Re: GNOME 2.11/2.12 targeting GTK+ 2.8 (ie cairo based)
- From: Luis Villa <luis villa gmail com>
- To: Mark McLoughlin <markmc redhat com>
- Cc: GNOME 2 release team <release-team gnome org>, gtk-devel-list gnome org, Desktop Devel <desktop-devel-list gnome org>, Frederic Crozat <fcrozat mandriva com>
- Subject: Re: GNOME 2.11/2.12 targeting GTK+ 2.8 (ie cairo based)
- Date: Wed, 8 Jun 2005 09:09:17 -0400
On 6/8/05, Luis Villa <luis villa gmail com> wrote:
> On 6/8/05, Mark McLoughlin <markmc redhat com> wrote:
> > Hey,
> > I guess there's quite a few benefits/risks to be weighed up here:
> >
> > - The benefit of having cool new rendering stuff in GNOME 2.12
> >
> > - The benefit of being able to use all the other new APIs in GTK+
> > 2.8 for GNOME 2.12
> >
> > - The benefit of getting all this stuff tested early (i.e. before
> > GTK+ 2.8 is released, rather than after)
>
> I'm all in favor of *testing* gtk 2.8 as much as possible now (so I
> think it should be left in jhbuild), but I'm very nervous about
> shipping with it at this point- we all know HEAD does not get as much
> testing as it should, and gtk 2.8 seems like some very big changes
> with potentially huge stability implications. Basically, unless Ubuntu
> breezy starts shipping it, or Fedora makes a very active push to get
> people to use it in Rawhide, I'm very nervous about shipping anything
> we'd call a .0 linking against gtk 2.8.

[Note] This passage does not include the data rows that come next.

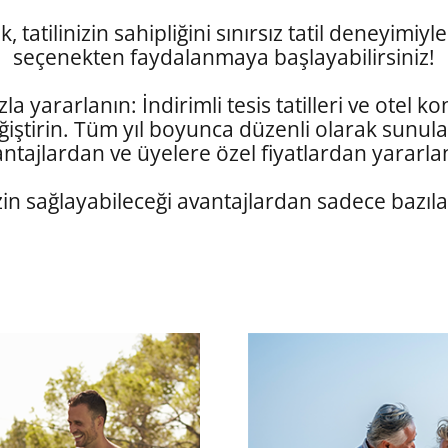
 tatilinizin sahipliğini sınırsız tatil deneyimiyle
seçenekten faydalanmaya başlayabilirsiniz!
la yararlanın: İndirimli tesis tatilleri ve otel k
iştirin. Tüm yıl boyunca düzenli olarak sunula
ntajlardan ve üyelere özel fiyatlardan yararla
zin sağlayabileceği avantajlardan sadece bazıl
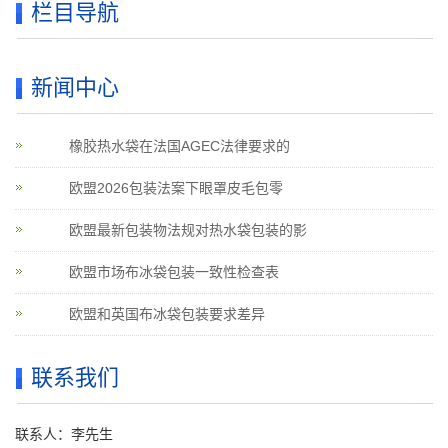
栏目导航
新闻中心
橡胶热水袋在法国AGEC法律要求的
欧盟2026包装法案下眼罩皮毛包零
欧盟最新包装物法规对热水袋包装的影
欧盟市场布冰袋包装一致性检查表
欧盟和英国布冰袋包装要求差异
联系我们
联系人：李先生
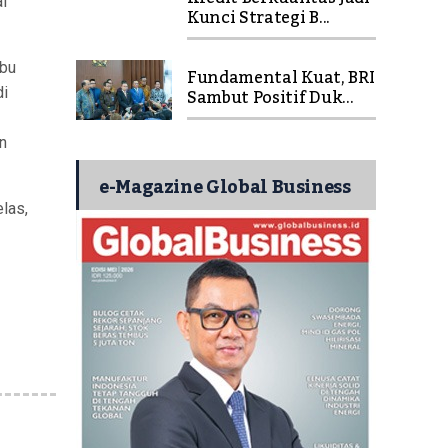
i
Kunci Strategi B...
ibu
Fundamental Kuat, BRI
Sambut Positif Duk...
di
n
e-Magazine Global Business
elas,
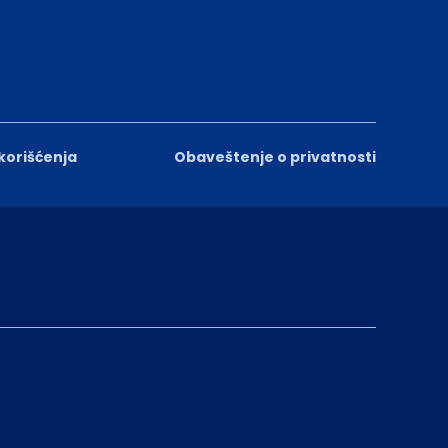
 korišćenja
Obaveštenje o privatnosti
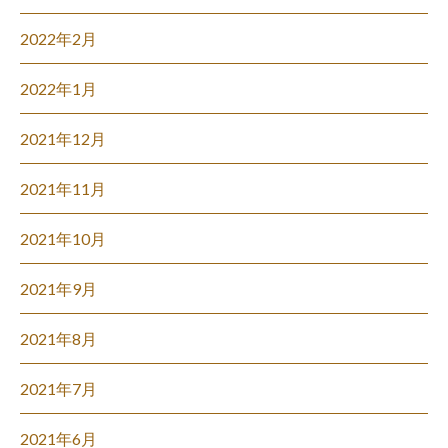
2022年2月
2022年1月
2021年12月
2021年11月
2021年10月
2021年9月
2021年8月
2021年7月
2021年6月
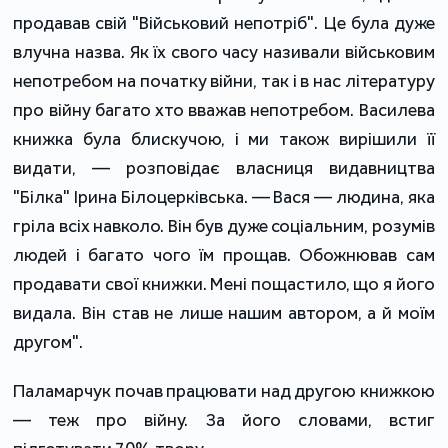
продавав свій "Військовий непотріб". Це була дуже
влучна назва. Як їх свого часу називали військовим
непотребом на початку війни, так і в нас літературу
про війну багато хто вважав непотребом. Василева
книжка була блискучою, і ми також вирішили її
видати, — розповідає власниця видавництва
"Білка" Ірина Білоцерківська. — Вася — людина, яка
гріла всіх навколо. Він був дуже соціальним, розумів
людей і багато чого їм прощав. Обожнював сам
продавати свої книжки. Мені пощастило, що я його
видала. Він став не лише нашим автором, а й моїм
другом".
Паламарчук почав працювати над другою книжкою
— теж про війну. За його словами, встиг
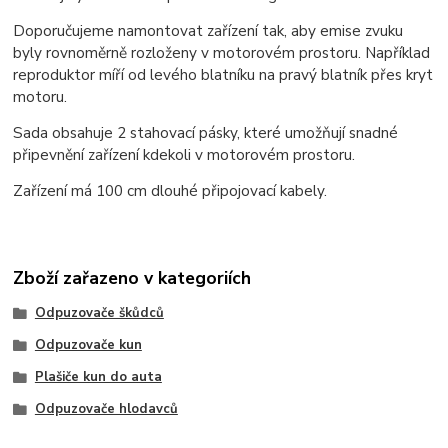
Doporučujeme namontovat zařízení tak, aby emise zvuku
byly rovnoměrně rozloženy v motorovém prostoru. Například
reproduktor míří od levého blatníku na pravý blatník přes kryt
motoru.
Sada obsahuje 2 stahovací pásky, které umožňují snadné
připevnění zařízení kdekoli v motorovém prostoru.
Zařízení má 100 cm dlouhé připojovací kabely.
Zboží zařazeno v kategoriích
Odpuzovače škůdců
Odpuzovače kun
Plašiče kun do auta
Odpuzovače hlodavců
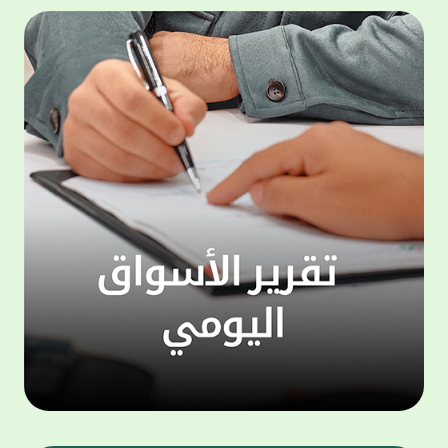
المجموعة مجانا . والخدمة متاحة للجميع، من
لموظّف
عملاء وغيرعملاء بيت التمويل الكويتي، سواء
الفئة ا
لتنفيذ عمليات من خلال الخدمة الهاتفية بشكل
الحماد 
ذاتي ، اوالتواصل مع موظفي الخدمة لتنفيذ
في الن
الخدمات ، اوالرد على الاستفسارات ، وذلك على
وتوسيع 
مدار الساعة طوال أيام الاسبوع . وتاتى الخدمة
تجربة 
الجديدة ضمن مجموعة متنوعة من وسائل
الاتصال والتواصل، يتيحها بيت التمويل الكويتى
الى ان
لعملائه وكذلك الراغبين فى التعرف على خدماته
إدارات
ومنتجاته من غير العملاء ، حيث يمكن بسهولة
جديدة 
الوصول الى بيت التمويل الكويتى بشكل مجاني
بما يع
على الارقام التالية في العديد من البلدان ومنها:
محتوى 
1. الولايات المتحدة الأمريكية وكندا 1-800-818-
وأشاد 
8608 2. بريطانيا 08000148898 3. فرنسا
المعني
0805086620 4. ألمانيا 08001817080 5. إسبانيا
حرص ال
900905440 6. تركيا 00908507712154 (قد يتم
المتدر
تطبيق رسوم التعرفة المحلية في تركيا من قبل
تمهيداً
شركات الاتصالات التركية المحلية عند الاتصال
التدريب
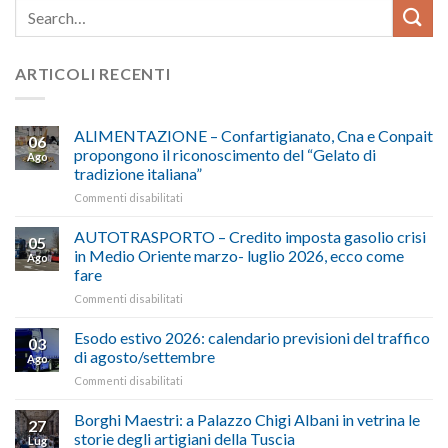
ARTICOLI RECENTI
ALIMENTAZIONE – Confartigianato, Cna e Conpait
06
propongono il riconoscimento del “Gelato di
Ago
tradizione italiana”
su
Commenti disabilitati
ALIMENTAZIONE
–
AUTOTRASPORTO – Credito imposta gasolio crisi
05
Confartigianato,
in Medio Oriente marzo- luglio 2026, ecco come
Ago
Cna
fare
e
su
Commenti disabilitati
Conpait
AUTOTRASPORTO
propongono
–
il
Esodo estivo 2026: calendario previsioni del traffico
03
Credito
riconoscimento
di agosto/settembre
Ago
imposta
del
su
Commenti disabilitati
gasolio
“Gelato
Esodo
crisi
di
estivo
Borghi Maestri: a Palazzo Chigi Albani in vetrina le
in
tradizione
27
2026:
Medio
italiana”
storie degli artigiani della Tuscia
Lug
calendario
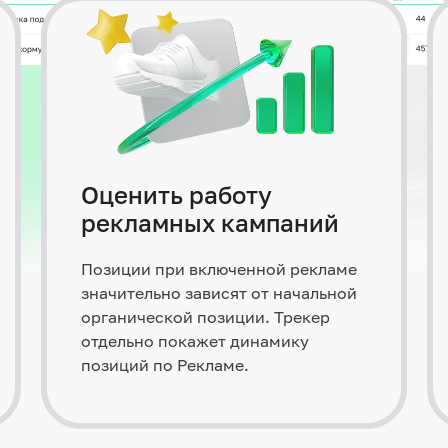
Оценить работу
рекламных кампаний
Позиции при включенной рекламе
значительно зависят от начальной
органической позиции. Трекер
отдельно покажет динамику
позиций по Рекламе.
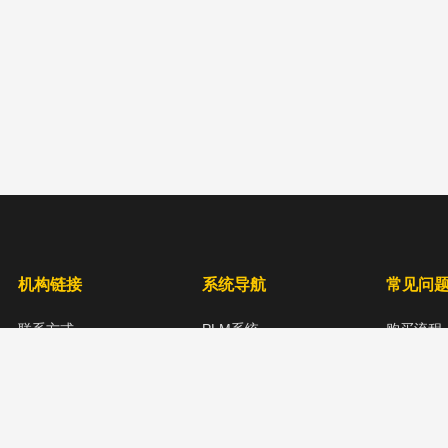
机构链接
系统导航
常见问
联系方式
PLM系统
购买流程
关于我们
项目全生命周期管理
版权条款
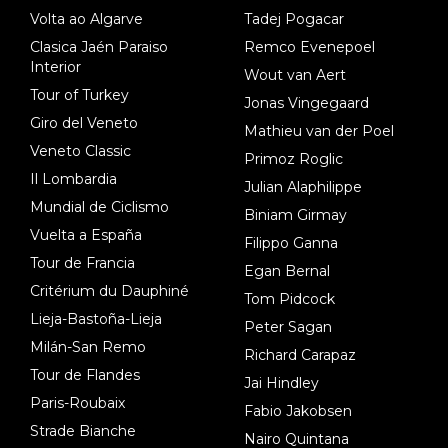
dl). A tiempo vista se obtiene mucha información...
Volta ao Algarve
Tadej Pogacar
Clasica Jaén Paraiso
Remco Evenepoel
Interior
Wout van Aert
Tour of Turkey
Jonas Vingegaard
Giro del Veneto
Mathieu van der Poel
Veneto Classic
Primoz Roglic
Il Lombardia
Julian Alaphilippe
Mundial de Ciclismo
Biniam Girmay
Vuelta a España
Filippo Ganna
Tour de Francia
Egan Bernal
Critérium du Dauphiné
Tom Pidcock
Lieja-Bastoña-Lieja
Peter Sagan
Milán-San Remo
Richard Carapaz
Tour de Flandes
Jai Hindley
Paris-Roubaix
Fabio Jakobsen
Strade Bianche
Nairo Quintana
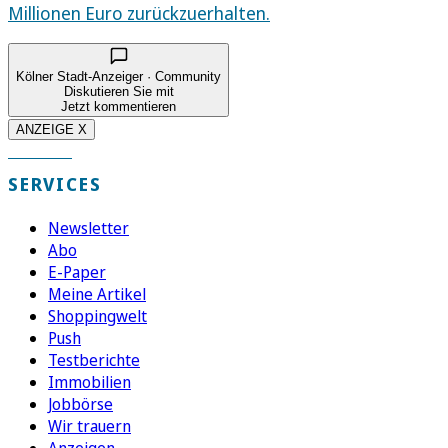
Millionen Euro zurückzuerhalten.
Kölner Stadt-Anzeiger · Community
Diskutieren Sie mit
Jetzt kommentieren
ANZEIGE X
SERVICES
Newsletter
Abo
E-Paper
Meine Artikel
Shoppingwelt
Push
Testberichte
Immobilien
Jobbörse
Wir trauern
Anzeigen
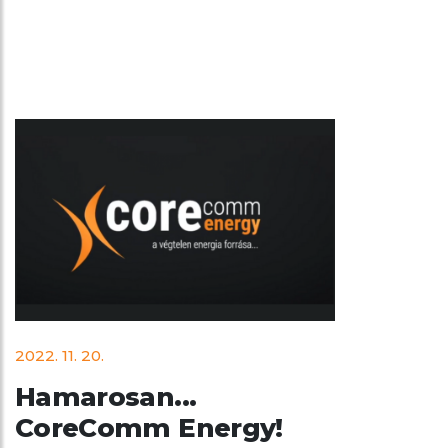
2022. 11. 20.
Hamarosan...
CoreComm Energy!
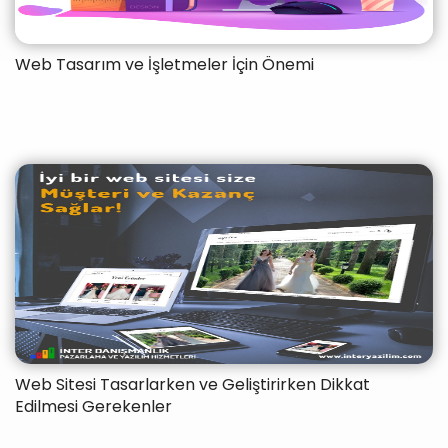
Web Tasarım ve İşletmeler İçin Önemi
Web Sitesi Tasarlarken ve Geliştirirken Dikkat
Edilmesi Gerekenler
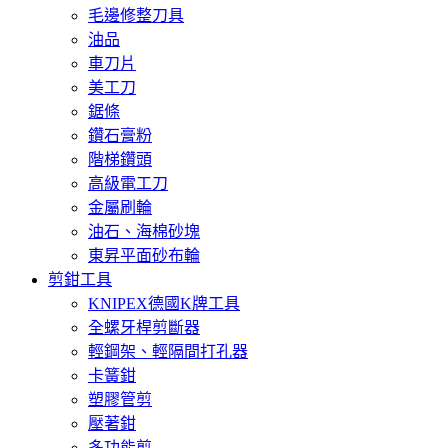
毛邊修整刀具
油品
車刀片
美工刀
鋸條
鑽石膏粉
階梯鑽頭
高級電工刀
金屬刷輪
油石、海棉砂塊
東昇平面砂布輪
剪鉗工具
KNIPEX德國K牌工具
全螺牙桿剪斷器
輕鋼架、輕隔間打孔器
卡簧鉗
塑膠管剪
壓著鉗
多功能剪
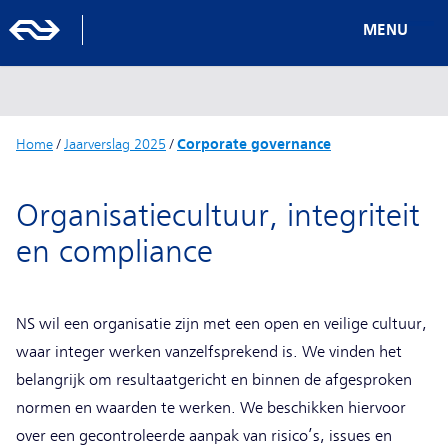
MENU
Home
/
Jaarverslag 2025
/
Corporate governance
Organisatiecultuur, integriteit
en compliance
NS wil een organisatie zijn met een open en veilige cultuur,
waar integer werken vanzelfsprekend is. We vinden het
belangrijk om resultaatgericht en binnen de afgesproken
normen en waarden te werken. We beschikken hiervoor
over een gecontroleerde aanpak van risico’s, issues en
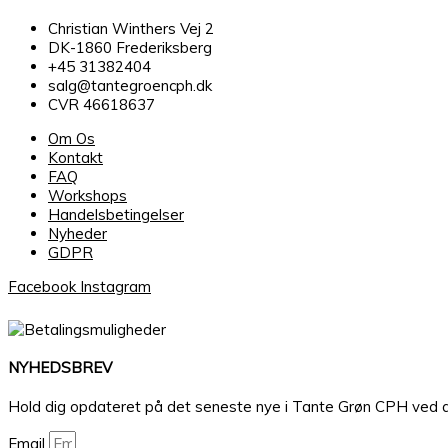
Christian Winthers Vej 2
DK-1860 Frederiksberg
+45 31382404
salg@tantegroencph.dk
CVR 46618637
Om Os
Kontakt
FAQ
Workshops
Handelsbetingelser
Nyheder
GDPR
Facebook
Instagram
NYHEDSBREV
Hold dig opdateret på det seneste nye i Tante Grøn CPH ved at ti
Email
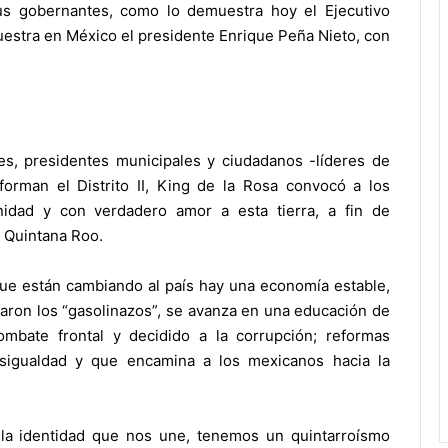
us gobernantes, como lo demuestra hoy el Ejecutivo
uestra en México el presidente Enrique Peña Nieto, con
es, presidentes municipales y ciudadanos -líderes de
orman el Distrito II, King de la Rosa convocó a los
nidad y con verdadero amor a esta tierra, a fin de
 Quintana Roo.
ue están cambiando al país hay una economía estable,
baron los “gasolinazos”, se avanza en una educación de
combate frontal y decidido a la corrupción; reformas
sigualdad y que encamina a los mexicanos hacia la
 la identidad que nos une, tenemos un quintarroísmo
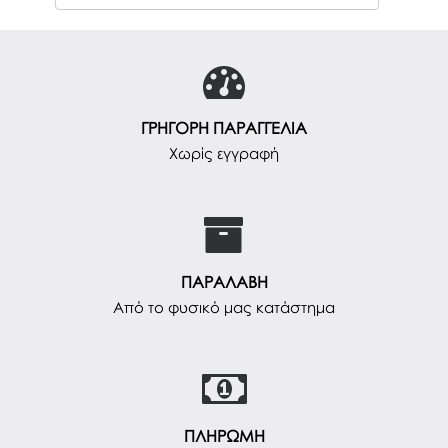
ΓΡΗΓΟΡΗ ΠΑΡΑΓΓΕΛΙΑ
Χωρίς εγγραφή
ΠΑΡΑΛΑΒΗ
Από το φυσικό μας κατάστημα
ΠΛΗΡΩΜΗ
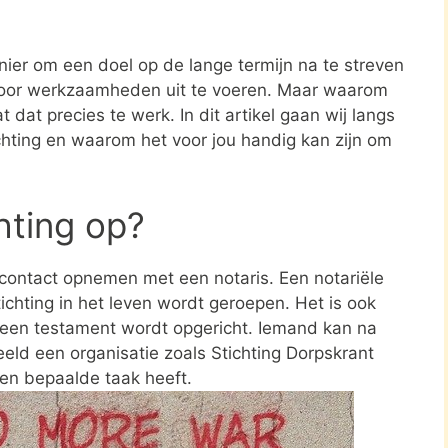
nier om een doel op de lange termijn na te streven
oor werkzaamheden uit te voeren. Maar waarom
 dat precies te werk. In dit artikel gaan wij langs
ichting en waarom het voor jou handig kan zijn om
chting op?
e contact opnemen met een notaris. Een notariële
ichting in het leven wordt geroepen. Het is ook
n een testament wordt opgericht. Iemand kan na
eld een organisatie zoals Stichting Dorpskrant
en bepaalde taak heeft.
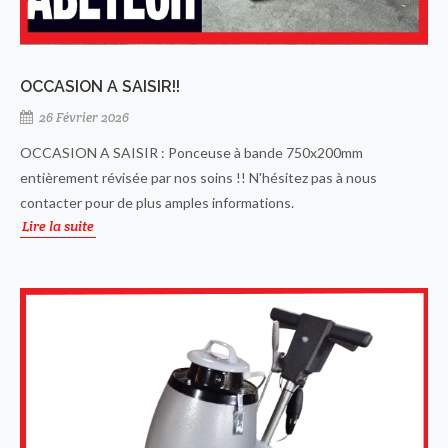
OCCASION A SAISIR!!
26 Février 2026
OCCASION A SAISIR : Ponceuse à bande 750x200mm
entièrement révisée par nos soins !! N'hésitez pas à nous
contacter pour de plus amples informations.
Lire la suite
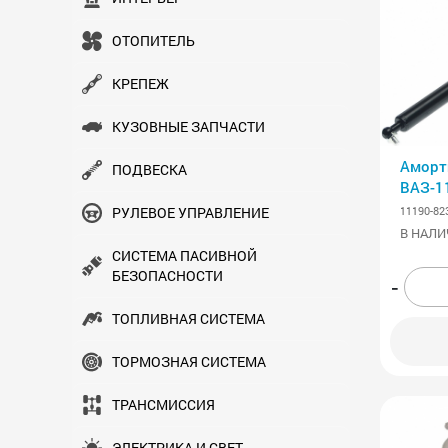
ОТОПИТЕЛЬ
КРЕПЕЖ
КУЗОВНЫЕ ЗАПЧАСТИ
Аморт
ПОДВЕСКА
ВАЗ-1
11190-82
РУЛЕВОЕ УПРАВЛЕНИЕ
В НАЛИ
СИСТЕМА ПАСИВНОЙ
БЕЗОПАСНОСТИ
-
ТОПЛИВНАЯ СИСТЕМА
ТОРМОЗНАЯ СИСТЕМА
ТРАНСМИСCИЯ
ЭЛЕКТРИКА И СВЕТ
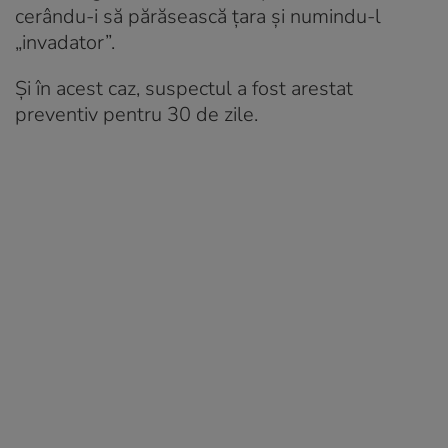
cerându-i să părăsească țara și numindu-l
„invadator”.
Și în acest caz, suspectul a fost arestat
preventiv pentru 30 de zile.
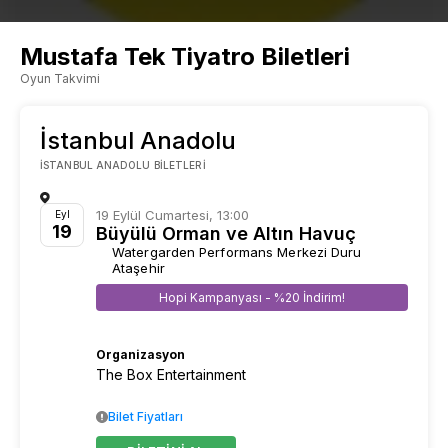
Mustafa Tek Tiyatro Biletleri
Oyun Takvimi
İstanbul Anadolu
İSTANBUL ANADOLU BILETLERI
19 Eylül Cumartesi, 13:00
Eyl
19
Büyülü Orman ve Altın Havuç
Watergarden Performans Merkezi Duru
Ataşehir
Hopi Kampanyası - %20 İndirim!
Organizasyon
The Box Entertainment
Bilet Fiyatları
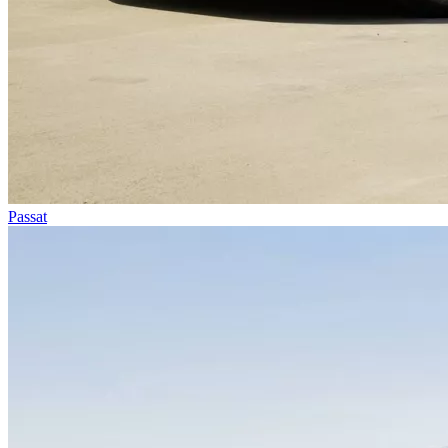
Passat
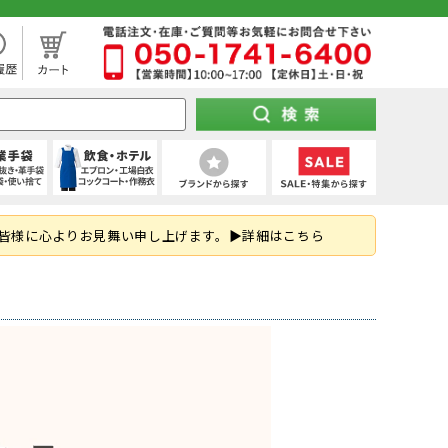
処分市（仕入れ過ぎてしまった商品を大特価セール）
袖)
下セット
スパッツ (ショート)
靴タイプ
け 第1種)
ー)
ト
空調パンツ
(秋冬・通年) デニム作業着
(夏用) タイツ・スパッツ (七分丈)
全周つば付き
地下足袋
ポンチョ
ハーネス型 (2丁掛け 第2種)
特紡軍手 (トクボー)
厨房シューズ・調理長靴・サンダル
皆様に心よりお見舞い申し上げます。▶詳細はこちら
掛け)
手
・三角巾
トレーナー
乗車兼用
紐なし（スリッポン）
レインスーツ（上下セット）
胴ベルト型 (2丁掛け)
7ゲージ軍手 (厚手)
ネクタイ・スカーフ
はお済ですか？防災用品特集！
ズ
クポジショニング)
・アクセサリー
熱中症対策ヘルメット
紳士靴
柱上用 (ワークポジショニング)
アウトドア用軍手
和帽子
(ロリップ等)
ンパー
オーダーヘルメット (名入れ印刷)
納期の早い墜落制止用器具特集
空調服
可能な墜落静止用器具特集！
ト
ツ
メンテナンス用品
(春夏) デニム作業着
(通年) タイツ・スパッツ (七分丈)
シールド・バイザー
JSAA規格
釣り
コーディング手袋
子供給食衣
スキ
工具差し・収納用品
る君のお得情報メディア
ツ
シールド)
使い切り手袋)
付き)
鳶服
(冬用) 上下セット
保護面・ゴーグル
耐踏抜き
耐切創手袋
衛生帽子(ショートタイプ)
防災面 (フェイスシールド)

Oh, and after the last time we did this, the release team swore mighty
oaths to never depend on a released-close-to-gnome-schedule GTK again,
since it jeopardizes our release schedule for something that is less
tested than the rest of the stack and which in many cases isn't widely
used because developers haven't had time to integrate it. I suppose we
could reconsider that, but we did it the last time for the same
reasons Mark listed, more or less. As a result we had to delay our
release and (speaking with my QA hat on) after .0 we still had to
track down several issues in gtk that were caused by rushing out a
component low-in-the-stack with insufficient real-world testing.
So, yeah, I'm pretty strongly against this, though I'm open to persuasion.